Below are the entries; output exactly the lines from the one containing "# Calculator App" through the final line, inclusive.

:: DATA TO EXAMINE ::
..............................
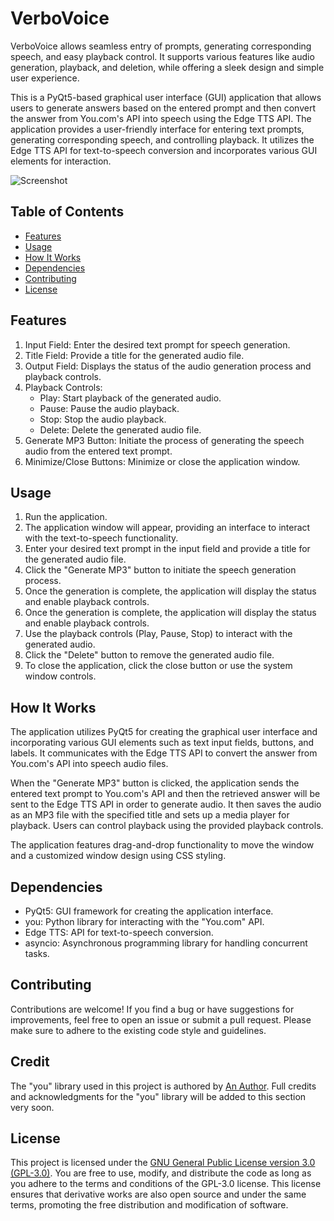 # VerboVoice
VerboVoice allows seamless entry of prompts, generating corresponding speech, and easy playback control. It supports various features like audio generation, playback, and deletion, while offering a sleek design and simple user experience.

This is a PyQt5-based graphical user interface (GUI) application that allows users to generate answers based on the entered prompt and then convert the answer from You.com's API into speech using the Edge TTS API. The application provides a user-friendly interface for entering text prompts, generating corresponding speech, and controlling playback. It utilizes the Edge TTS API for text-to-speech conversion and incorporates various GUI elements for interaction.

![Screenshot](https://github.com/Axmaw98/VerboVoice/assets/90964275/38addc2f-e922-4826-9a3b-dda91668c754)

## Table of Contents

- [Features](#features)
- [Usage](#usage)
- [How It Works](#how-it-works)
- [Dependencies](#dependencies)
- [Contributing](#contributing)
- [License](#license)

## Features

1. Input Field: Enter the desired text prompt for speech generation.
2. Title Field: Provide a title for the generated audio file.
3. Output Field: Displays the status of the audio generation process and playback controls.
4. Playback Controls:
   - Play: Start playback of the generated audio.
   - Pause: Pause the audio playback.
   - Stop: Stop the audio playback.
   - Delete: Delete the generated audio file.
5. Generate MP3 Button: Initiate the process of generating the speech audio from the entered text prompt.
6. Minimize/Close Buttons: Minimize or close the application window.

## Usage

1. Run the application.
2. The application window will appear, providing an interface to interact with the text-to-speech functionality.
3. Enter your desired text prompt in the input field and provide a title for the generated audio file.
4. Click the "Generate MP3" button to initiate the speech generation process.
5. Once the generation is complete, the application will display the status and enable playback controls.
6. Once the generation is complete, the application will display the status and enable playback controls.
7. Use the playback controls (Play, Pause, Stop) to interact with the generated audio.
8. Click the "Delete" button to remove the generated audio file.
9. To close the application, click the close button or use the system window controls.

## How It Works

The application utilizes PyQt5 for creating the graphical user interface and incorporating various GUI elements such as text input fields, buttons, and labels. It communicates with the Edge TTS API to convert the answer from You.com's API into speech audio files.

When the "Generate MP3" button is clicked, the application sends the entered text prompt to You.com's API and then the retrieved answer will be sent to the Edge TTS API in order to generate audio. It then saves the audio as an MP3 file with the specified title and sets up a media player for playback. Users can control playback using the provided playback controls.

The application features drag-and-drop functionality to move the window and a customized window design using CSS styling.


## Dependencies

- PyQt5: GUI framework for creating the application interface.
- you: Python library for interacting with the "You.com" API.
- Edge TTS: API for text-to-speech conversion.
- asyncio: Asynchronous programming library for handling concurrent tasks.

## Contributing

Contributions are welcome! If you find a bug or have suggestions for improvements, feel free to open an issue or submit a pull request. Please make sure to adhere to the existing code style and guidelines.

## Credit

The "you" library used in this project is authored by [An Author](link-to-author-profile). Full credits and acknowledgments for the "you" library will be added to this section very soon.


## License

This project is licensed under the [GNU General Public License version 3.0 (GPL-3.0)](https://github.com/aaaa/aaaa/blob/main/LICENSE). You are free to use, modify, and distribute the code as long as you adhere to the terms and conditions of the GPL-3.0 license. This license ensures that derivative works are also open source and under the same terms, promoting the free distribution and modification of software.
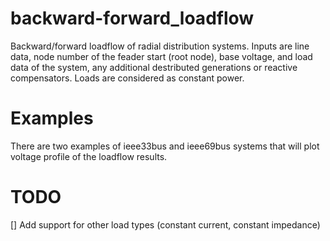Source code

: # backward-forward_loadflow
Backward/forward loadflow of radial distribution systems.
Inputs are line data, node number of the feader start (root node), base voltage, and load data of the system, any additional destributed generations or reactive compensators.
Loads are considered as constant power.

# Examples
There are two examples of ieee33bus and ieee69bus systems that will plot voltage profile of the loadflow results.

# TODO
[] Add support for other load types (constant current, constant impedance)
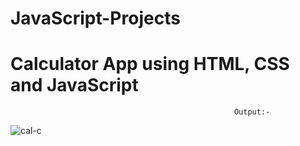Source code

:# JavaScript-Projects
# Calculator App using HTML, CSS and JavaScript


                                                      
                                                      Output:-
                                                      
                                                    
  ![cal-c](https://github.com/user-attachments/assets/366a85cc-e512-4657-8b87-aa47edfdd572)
..............................
:: WRITTEN RESPONSE ::
# Calculator App using HTML, CSS and JavaScript


                                                      
                                                      Output:-
                                                      
                                                    
  ![cal-c](https://github.com/user-attachments/assets/366a85cc-e512-4657-8b87-aa47edfdd572)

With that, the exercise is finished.